* **Task item**
Only the lines from the one with "20,1,$1+$1,$8,$9,$2,$3,0*%" through the last line of the records below belong in your answer, reproduced exactly and with the pictures left out.
::: Input data
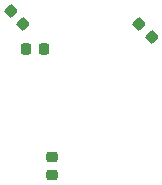
<source format=gbr>
%TF.GenerationSoftware,KiCad,Pcbnew,(6.0.5)*%
%TF.CreationDate,2023-02-09T13:46:23+02:00*%
%TF.ProjectId,minifp,6d696e69-6670-42e6-9b69-6361645f7063,rev?*%
%TF.SameCoordinates,Original*%
%TF.FileFunction,Paste,Bot*%
%TF.FilePolarity,Positive*%
%FSLAX46Y46*%
G04 Gerber Fmt 4.6, Leading zero omitted, Abs format (unit mm)*
G04 Created by KiCad (PCBNEW (6.0.5)) date 2023-02-09 13:46:23*
%MOMM*%
%LPD*%
G01*
G04 APERTURE LIST*
G04 Aperture macros list*
%AMRoundRect*
0 Rectangle with rounded corners*
0 $1 Rounding radius*
0 $2 $3 $4 $5 $6 $7 $8 $9 X,Y pos of 4 corners*
0 Add a 4 corners polygon primitive as box body*
4,1,4,$2,$3,$4,$5,$6,$7,$8,$9,$2,$3,0*
0 Add four circle primitives for the rounded corners*
1,1,$1+$1,$2,$3*
1,1,$1+$1,$4,$5*
1,1,$1+$1,$6,$7*
1,1,$1+$1,$8,$9*
0 Add four rect primitives between the rounded corners*
20,1,$1+$1,$2,$3,$4,$5,0*
20,1,$1+$1,$4,$5,$6,$7,0*
20,1,$1+$1,$6,$7,$8,$9,0*
20,1,$1+$1,$8,$9,$2,$3,0*%
G04 Aperture macros list end*
%ADD10RoundRect,0.225000X-0.250000X0.225000X-0.250000X-0.225000X0.250000X-0.225000X0.250000X0.225000X0*%
%ADD11RoundRect,0.225000X-0.335876X-0.017678X-0.017678X-0.335876X0.335876X0.017678X0.017678X0.335876X0*%
%ADD12RoundRect,0.225000X0.225000X0.250000X-0.225000X0.250000X-0.225000X-0.250000X0.225000X-0.250000X0*%
G04 APERTURE END LIST*
D10*
%TO.C,C901*%
X163300000Y-118475000D03*
X163300000Y-116925000D03*
%TD*%
D11*
%TO.C,C904*%
X170651992Y-105651992D03*
X171748008Y-106748008D03*
%TD*%
%TO.C,C903*%
X159751992Y-104551992D03*
X160848008Y-105648008D03*
%TD*%
D12*
%TO.C,C902*%
X162575000Y-107800000D03*
X161025000Y-107800000D03*
%TD*%
M02*

</source>
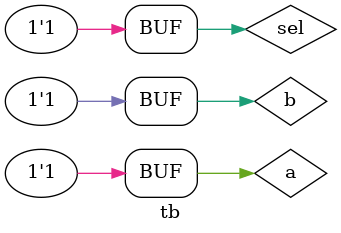
<source format=v>
module mux2isto1(input sel, a, b, output y);
	assign y = ((~sel)&a) || (sel&b);
endmodule 

module tb();
	reg sel, a, b;
	wire y;
	integer i;

	mux2isto1 mx(sel,a,b,y);
	
	
	initial begin
		{sel,a,b} = 3'b000;
		#1;
		{sel,a,b} = 3'b001;
		#1;
		{sel,a,b} = 3'b010;
		#1;
		{sel,a,b} = 3'b011;
		#1;
		{sel,a,b} = 3'b100;
		#1;
		{sel,a,b} = 3'b101;
		#1;
		{sel,a,b} = 3'b110;
		#1;
		{sel,a,b} = 3'b111;
		#1;
	end
endmodule

</source>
::::::
* **Task solution**
20,1,$1+$1,$8,$9,$2,$3,0*%
G04 Aperture macros list end*
%ADD10RoundRect,0.225000X-0.250000X0.225000X-0.250000X-0.225000X0.250000X-0.225000X0.250000X0.225000X0*%
%ADD11RoundRect,0.225000X-0.335876X-0.017678X-0.017678X-0.335876X0.335876X0.017678X0.017678X0.335876X0*%
%ADD12RoundRect,0.225000X0.225000X0.250000X-0.225000X0.250000X-0.225000X-0.250000X0.225000X-0.250000X0*%
G04 APERTURE END LIST*
D10*
%TO.C,C901*%
X163300000Y-118475000D03*
X163300000Y-116925000D03*
%TD*%
D11*
%TO.C,C904*%
X170651992Y-105651992D03*
X171748008Y-106748008D03*
%TD*%
%TO.C,C903*%
X159751992Y-104551992D03*
X160848008Y-105648008D03*
%TD*%
D12*
%TO.C,C902*%
X162575000Y-107800000D03*
X161025000Y-107800000D03*
%TD*%
M02*

</source>
<source format=v>
module mux2isto1(input sel, a, b, output y);
	assign y = ((~sel)&a) || (sel&b);
endmodule 

module tb();
	reg sel, a, b;
	wire y;
	integer i;

	mux2isto1 mx(sel,a,b,y);
	
	
	initial begin
		{sel,a,b} = 3'b000;
		#1;
		{sel,a,b} = 3'b001;
		#1;
		{sel,a,b} = 3'b010;
		#1;
		{sel,a,b} = 3'b011;
		#1;
		{sel,a,b} = 3'b100;
		#1;
		{sel,a,b} = 3'b101;
		#1;
		{sel,a,b} = 3'b110;
		#1;
		{sel,a,b} = 3'b111;
		#1;
	end
endmodule

</source>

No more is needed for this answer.